Indeterminate sentence prisoners face real problems, particularly those with short tariffs. These sentences induce a sort of Kafkaesque sense of despair, hopelessness and uncertainty, not just for prisoners but for their families. Think of being the mother or wife of a prisoner serving such a sentence. Hardly surprisingly, the number of IPPs who self-harm and, in a significant number of cases, commit suicide is significantly higher than among any other group of prisoners. More than half of IPPs self-harm. It is really dreadful. It is a form of preventive detention, a sort of internment.

Of course, the infamous case of Warboys seriously set back the overall cause of these IPPs—but he had an eight-year tariff and was ordered to be released, initially, within two years of that. I am concerned with the other end of the IPP spectrum: those, often with comparatively short tariffs, who are still there for lengths of time, eight years or more, beyond what punishment required.

LASPO provided, in terms, for a ministerial power, if necessary, to change the test to be applied by the Parole Board in authorising a prisoner’s release. At the moment they have to prove to the Parole Board that they can safely be released—a very difficult test to satisfy. Surely, I suggest, it is time for that burden to be reversed and for those seeking to justify continuing detention to prove, on the basis of probability, that, if released, a prisoner would go on to commit serious offences.
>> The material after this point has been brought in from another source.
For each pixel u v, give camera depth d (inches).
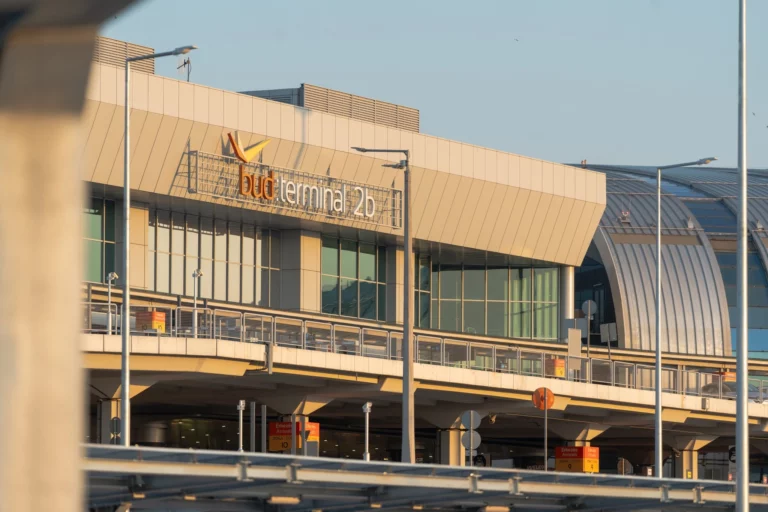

I have made these points time and again over recent years; there is nothing original in what I have just said. But what would be original would be for the Government, at long last, not only to recognise the manifest injustice of the plight of this group of prisoners but to summon up the political will to do something about it. I urge the Justice Secretary finally to reverse the test, to end the recall system which brings these people back all too easily, time and again, and to convert any remaining sentences to fixed terms. Do whatever is necessary: remedies are plainly available. In the idiom of today, just get it done.